[Bounding box prediction data]
┏━━

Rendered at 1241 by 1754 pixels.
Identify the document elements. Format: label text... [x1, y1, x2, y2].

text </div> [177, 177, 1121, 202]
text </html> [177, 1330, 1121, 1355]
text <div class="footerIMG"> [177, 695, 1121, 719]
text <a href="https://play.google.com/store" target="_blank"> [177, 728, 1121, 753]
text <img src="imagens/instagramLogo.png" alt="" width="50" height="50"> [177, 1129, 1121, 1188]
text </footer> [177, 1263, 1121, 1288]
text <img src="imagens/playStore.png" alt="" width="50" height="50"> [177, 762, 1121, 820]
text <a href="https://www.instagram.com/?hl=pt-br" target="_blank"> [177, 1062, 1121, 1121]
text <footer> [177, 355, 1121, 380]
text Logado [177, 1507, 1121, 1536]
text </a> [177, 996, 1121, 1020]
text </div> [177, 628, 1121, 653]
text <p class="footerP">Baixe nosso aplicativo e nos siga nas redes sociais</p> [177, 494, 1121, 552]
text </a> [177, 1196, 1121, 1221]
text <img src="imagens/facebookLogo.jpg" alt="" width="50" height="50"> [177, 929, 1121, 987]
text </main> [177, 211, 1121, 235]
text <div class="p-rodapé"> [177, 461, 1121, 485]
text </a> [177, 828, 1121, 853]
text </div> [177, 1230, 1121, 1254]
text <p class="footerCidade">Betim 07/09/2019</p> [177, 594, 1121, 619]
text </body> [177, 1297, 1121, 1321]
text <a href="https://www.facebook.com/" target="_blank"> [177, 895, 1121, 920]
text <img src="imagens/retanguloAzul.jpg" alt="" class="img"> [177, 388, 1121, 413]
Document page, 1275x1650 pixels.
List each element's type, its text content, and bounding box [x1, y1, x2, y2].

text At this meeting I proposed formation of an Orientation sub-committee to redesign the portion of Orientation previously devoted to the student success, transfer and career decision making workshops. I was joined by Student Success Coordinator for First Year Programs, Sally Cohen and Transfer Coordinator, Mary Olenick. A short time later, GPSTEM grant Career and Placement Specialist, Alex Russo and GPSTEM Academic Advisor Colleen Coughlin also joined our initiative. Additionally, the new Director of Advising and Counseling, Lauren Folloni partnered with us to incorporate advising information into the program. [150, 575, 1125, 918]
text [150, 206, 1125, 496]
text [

┗━━

Gather from the records above every line containing the string "href".

text <a href="https://play.google.com/store" target="_blank"> [177, 728, 1121, 753]
text <a href="https://www.instagram.com/?hl=pt-br" target="_blank"> [177, 1062, 1121, 1121]
text <a href="https://www.facebook.com/" target="_blank"> [177, 895, 1121, 920]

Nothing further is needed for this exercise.